On voudrait écarter les limites des pages du journal, citer encore et encore, n’être pas le seul dépositaire de la mémoire qui gît ici. En trop peu de mots, il faut dire aussi la longue préface de Claude Mouchard, d’une érudition d’autant plus remarquable qu’elle vient très précisément en éclairage du texte – y compris lorsqu’elle rappelle que le largage de la bombe fut décidé par Truman alors que la reddition du Japon n’était plus qu’une question de jours. « Pourquoi ? » Parce que les Soviétiques menaçaient de venir partager la victoire. On y mesure aussi l’urgence qui a saisi Tôge Sankichi, l’urgence de témoigner, lorsque les Américains ont menacé d’utiliser de nouveau la bombe en Corée – l’impensable devenait insupportable impensé.
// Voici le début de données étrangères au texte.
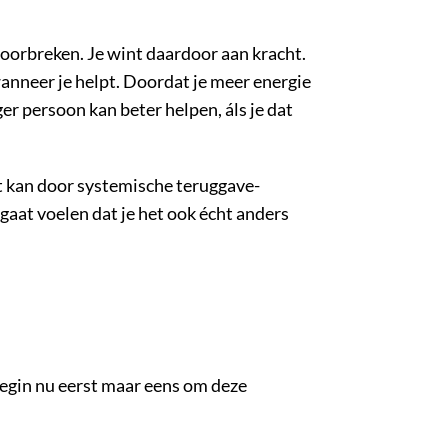
doorbreken. Je wint daardoor aan kracht.
wanneer je helpt. Doordat je meer energie
r persoon kan beter helpen, áls je dat
it kan door systemische teruggave-
aat voelen dat je het ook écht anders
 Begin nu eerst maar eens om deze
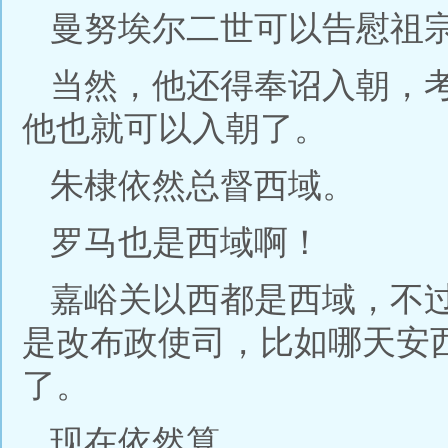
曼努埃尔二世可以告慰祖
当然，他还得奉诏入朝，
他也就可以入朝了。
朱棣依然总督西域。
罗马也是西域啊！
嘉峪关以西都是西域，不
是改布政使司，比如哪天安
了。
现在依然算。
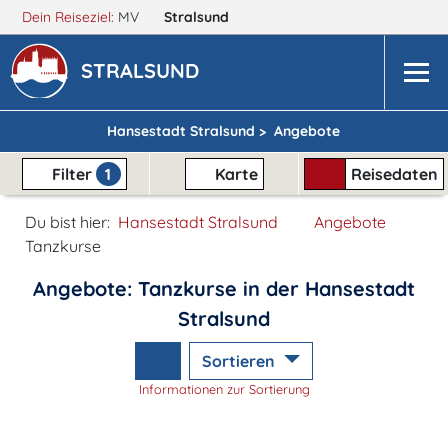
Dein Reiseziel:
MV
Stralsund
STRALSUND
Hansestadt Stralsund >
Angebote
Filter
1
Karte
Reisedaten
Du bist hier:
Hansestadt Stralsund
Angebote
Tanzkurse
Angebote: Tanzkurse in der Hansestadt
Stralsund
Sortieren
Informationen zur Sortierung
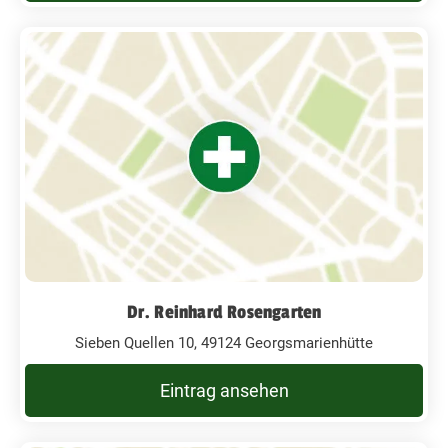
Dr. Reinhard Rosengarten
Sieben Quellen 10, 49124 Georgsmarienhütte
Eintrag ansehen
Une dernière chose : il est stupéfiant que ce livre dont Oé Kenzaburo disait déjà dans ses Notes sur Hiroshima qu’il contient les poèmes les plus admirables jamais écrits sur la catastrophe, qui est traduit de longue date partout ailleurs, ne soit pas depuis des lustres au catalogue des éditions Gallimard. Il est stupéfiant de constater que la presse française l’a ignoré à sa publication. Ce qui n’empêchera pas sa déflagration de se propager, ici, et là, et pour longtemps.